- Passage for review -
Comedy Central host Jon Stewart appreciated the irony of Obama giving his adviser, the architect of the $816 billion “stimulus,” a pat on the back saying he “did a heck of a job.” He obviously recalled President George W. Bush’s misplaced praise of FEMA Administrator Michael Brown in the midst of the Hurricane Katrina catastrophe: “Brownie, you’re doing a heck of a job.” The audience caught it, too, as it began to sputter in laughter.

“You don’t want to use that phrase, dude,” Stewart interrupted as the audience cackled. With good reason. The economy is not, by Obama’s own admission in the same interview, “growing as fast as it needs to”. The irony dawned on Obama, too, as he attempted to catch himself by blurting out, “Pun intended!”

Only, it was not a pun. Unless he really meant to compare Summers’ handling of the economy to Brown’s performance in New Orleans. In which case, we actually agree with Obama. The cataclysm of government “stimulus” has not done much to wash away the many fires of the recession.

If the trillion-dollar stimulus plan passed, the Obama Administration promised there would be 3 percent growth in 2010, and unemployment would not rise above 8 percent. Instead, growth is only an anemic 2 percent and joblessness remains persistently high at 9.6 percent, marking the worst period of high sustained unemployment since the Great Depression.

Moreover, foreclosures remain at all-time highs despite hundreds of billions of dollars spent by Congress for foreclosure “prevention”. The first $150 billion “stimulus” passed in early 2008 didn’t work. The Federal Reserve’s rescues of Bear Stearns and AIG did not prevent markets from crashing later that year. The government takeover of mortgage giants Fannie Mae and Freddie Mac have cost over $150 billion of taxpayers so far and not prevented home prices from continuing to decline.

That’s not all. The Troubled Asset Relief Program was not used to purchase troubled assets and instead was converted into a bank recapitalization fund. GM and Chrysler were seized by government, despite TARP being intended to rescue financial institutions, and then were redistributed to the UAW.

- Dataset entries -
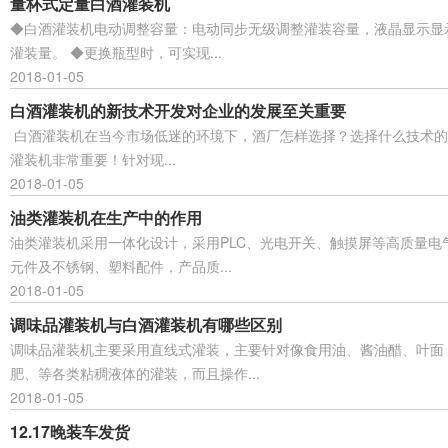
量杯式定量白酒灌装机
◆白酒灌装机电动调整容量：电动同步无级调整灌装容量，液晶显示显
灌装量。 ◆更换瓶型时，可实现...
2018-01-05
白酒灌装机的新技术开发对企业的发展至关重要
白酒灌装机在当今市场低迷的环境下，酒厂怎样选择？选择什么技术的
灌装机非常重要！针对现...
2018-01-05
油类灌装机在生产中的作用
油类灌装机采用一体化设计，采用PLC、光电开关、触摸屏等高质量电
元件及不锈钢、塑料配件，产品质...
2018-01-05
调味品灌装机与白酒灌装机有哪些区别
调味品灌装机主要采用直线式灌装，主要针对像食用油、酱油醋、叶面
肥、等各类粘稠液体的灌装，而且操作...
2018-01-05
12.17晚装车发货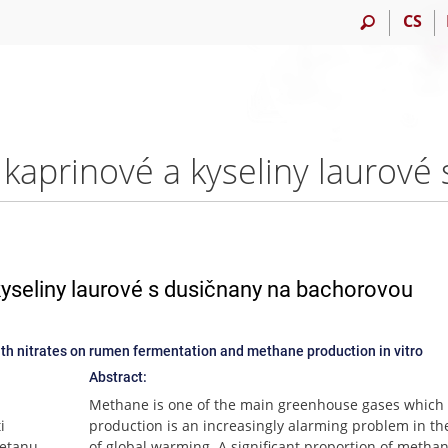
CS
kyseliny laurové s dusičnany na bachorovou
with nitrates on rumen fermentation and methane production in vitro
Abstract:
Methane is one of the main greenhouse gases which
i
production is an increasingly alarming problem in th
metanu
of global warming. A significant proportion of metha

- What you need to do -
How would this sentence from the passage on the stimulus read in Spanish: "The first $150 billion “stimulus” passed in early 2008 didn’t work."

- Task result -
El primer «estímulo» de 150 000 millones de dólares, aprobado a principios de 2008, no funcionó.